== Exercise data ==
+-------+
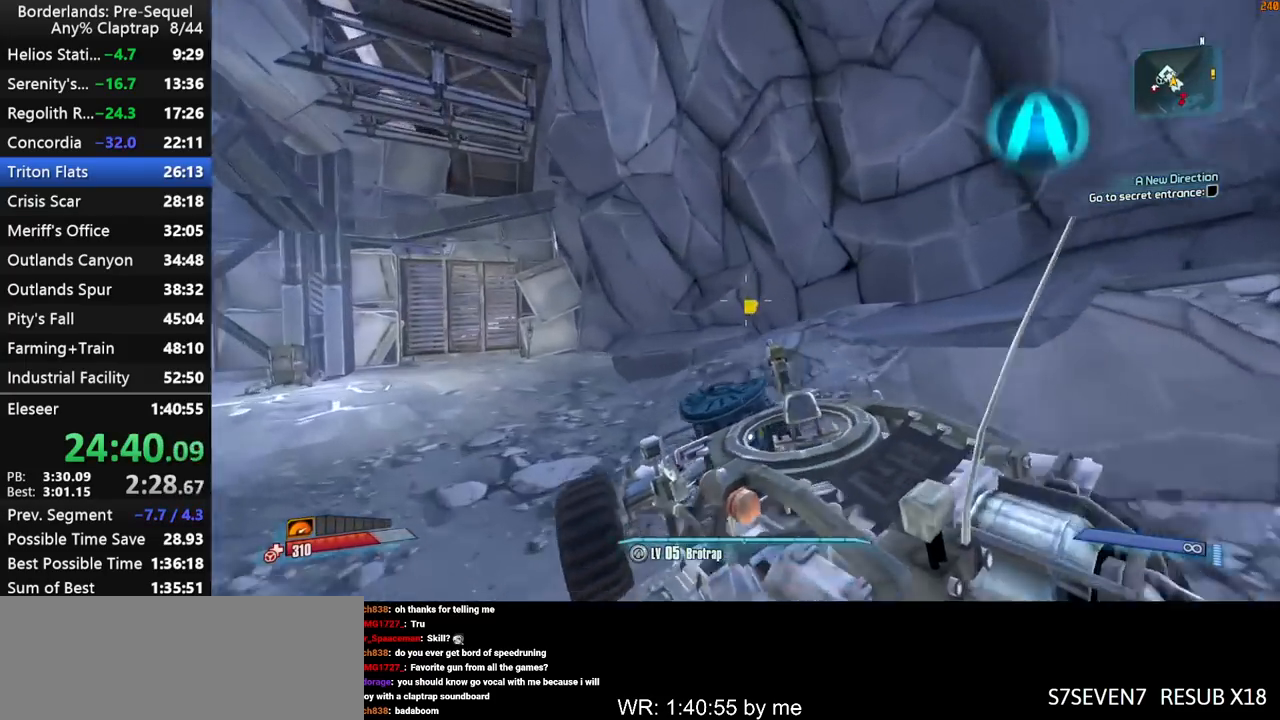
{"keys": ["e"], "mouse_move": "left", "events": [[200, "e", "down"], [250, "w", "up"], [283, "e", "up"], [333, "e", "down"], [433, "e", "up"], [483, "e", "down"]]}
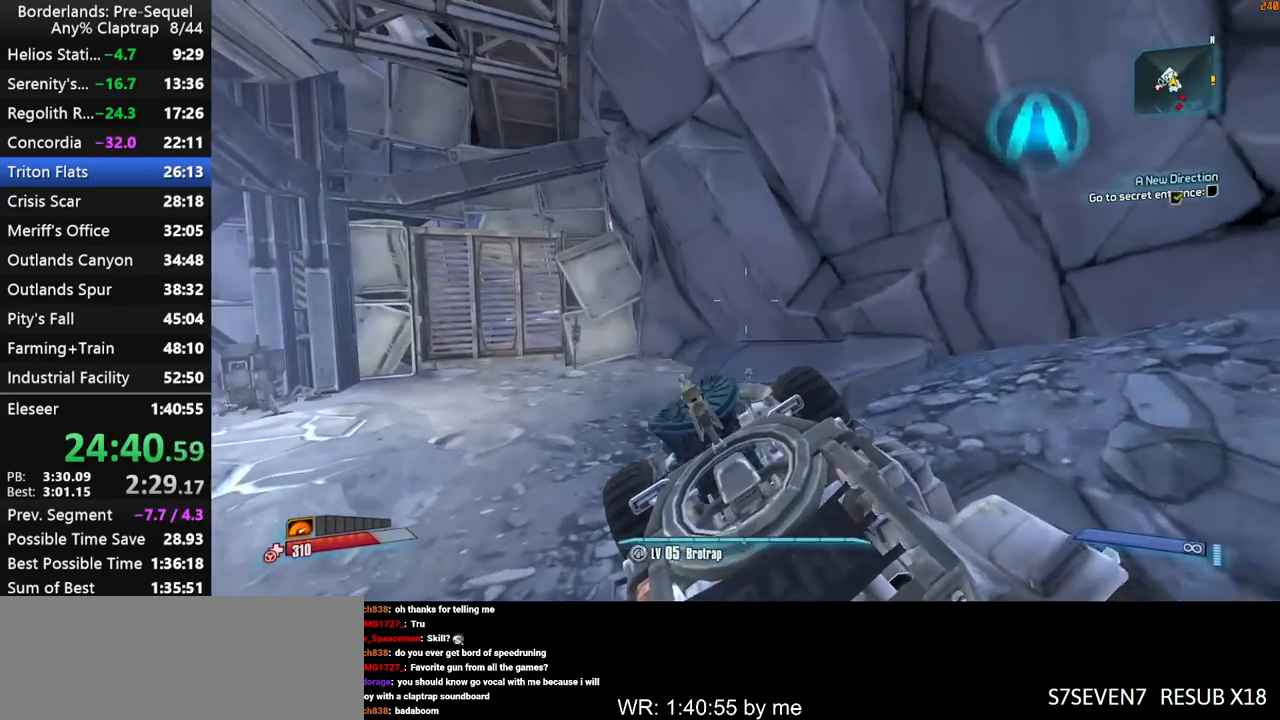
{"keys": ["a", "w"], "mouse_move": "down-left", "events": [[67, "e", "up"], [67, "w", "down"], [167, "e", "down"], [217, "a", "down"], [267, "e", "up"]]}
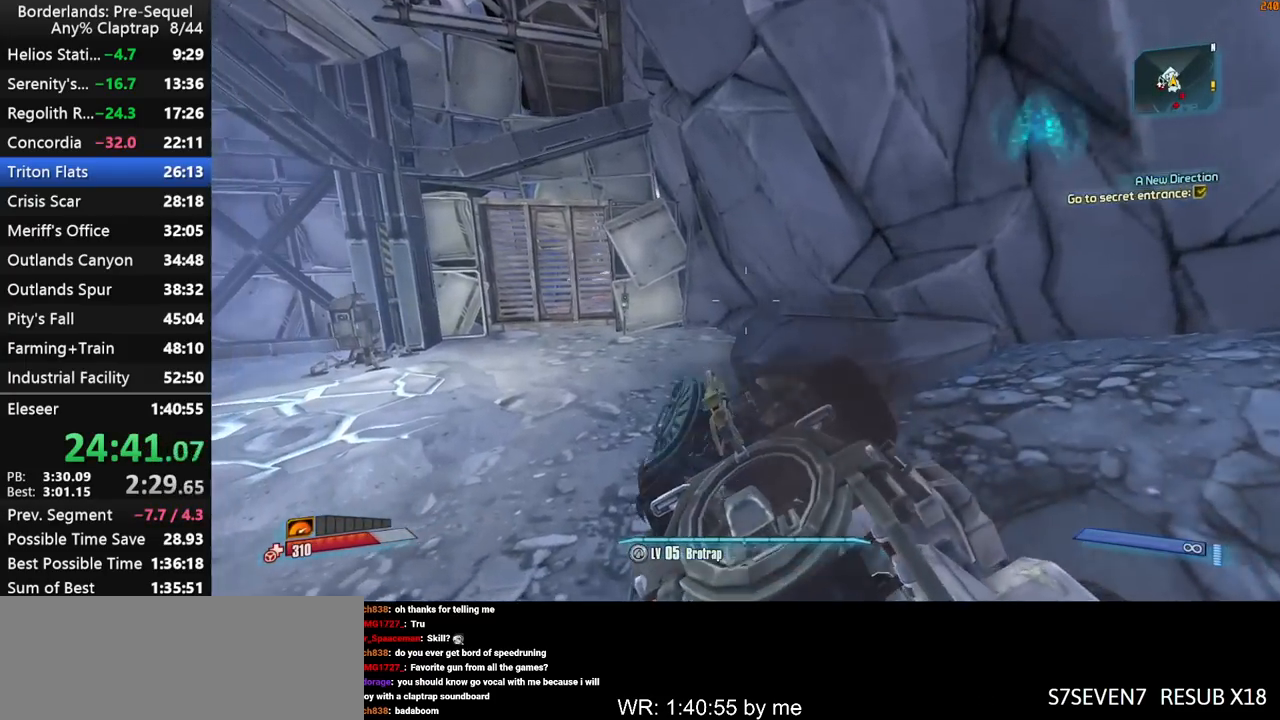
{"keys": ["a", "w"], "mouse_move": "still", "events": []}
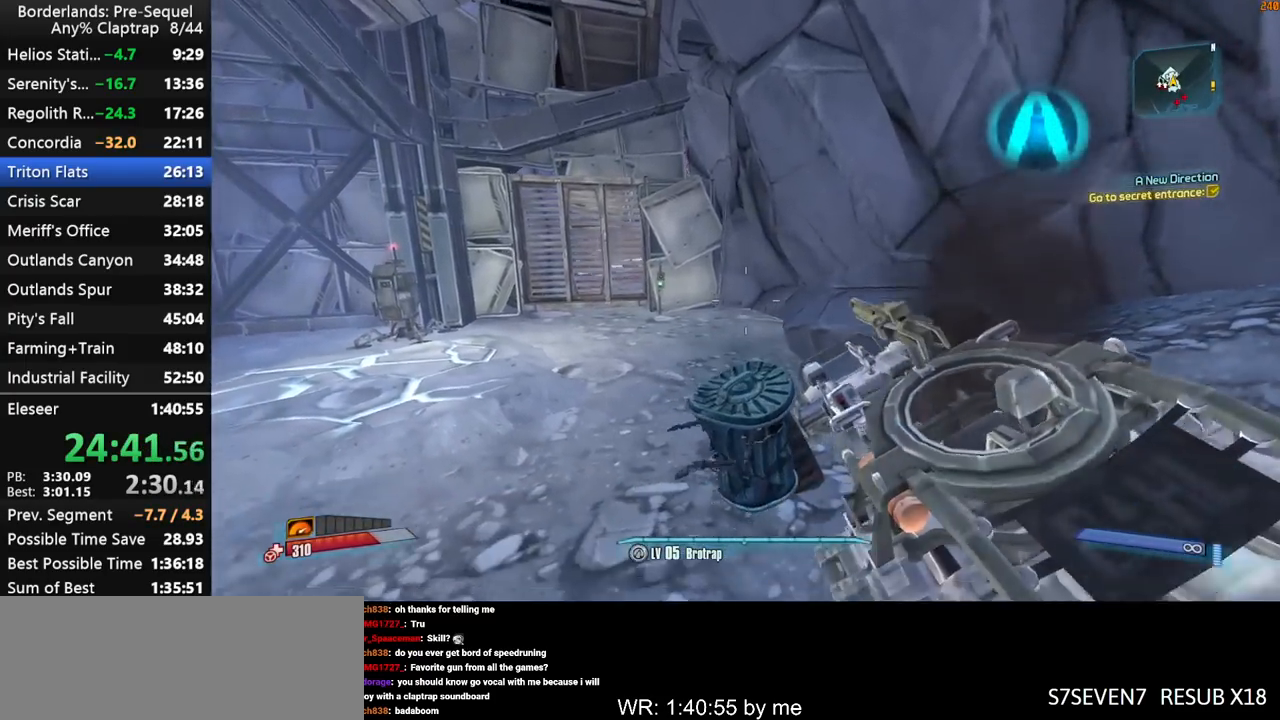
{"keys": ["a", "w"], "mouse_move": "left", "events": [[100, "shift", "down"], [200, "shift", "up"], [250, "shift", "down"], [333, "shift", "up"], [383, "shift", "down"], [483, "shift", "up"]]}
+-------+
== Task objective ==
All of the data should come back exactly as written, but without pictures.

== Reply to the task ==
{"keys": ["e"], "mouse_move": "left", "events": [[200, "e", "down"], [250, "w", "up"], [283, "e", "up"], [333, "e", "down"], [433, "e", "up"], [483, "e", "down"]]}
{"keys": ["a", "w"], "mouse_move": "down-left", "events": [[67, "e", "up"], [67, "w", "down"], [167, "e", "down"], [217, "a", "down"], [267, "e", "up"]]}
{"keys": ["a", "w"], "mouse_move": "still", "events": []}
{"keys": ["a", "w"], "mouse_move": "left", "events": [[100, "shift", "down"], [200, "shift", "up"], [250, "shift", "down"], [333, "shift", "up"], [383, "shift", "down"], [483, "shift", "up"]]}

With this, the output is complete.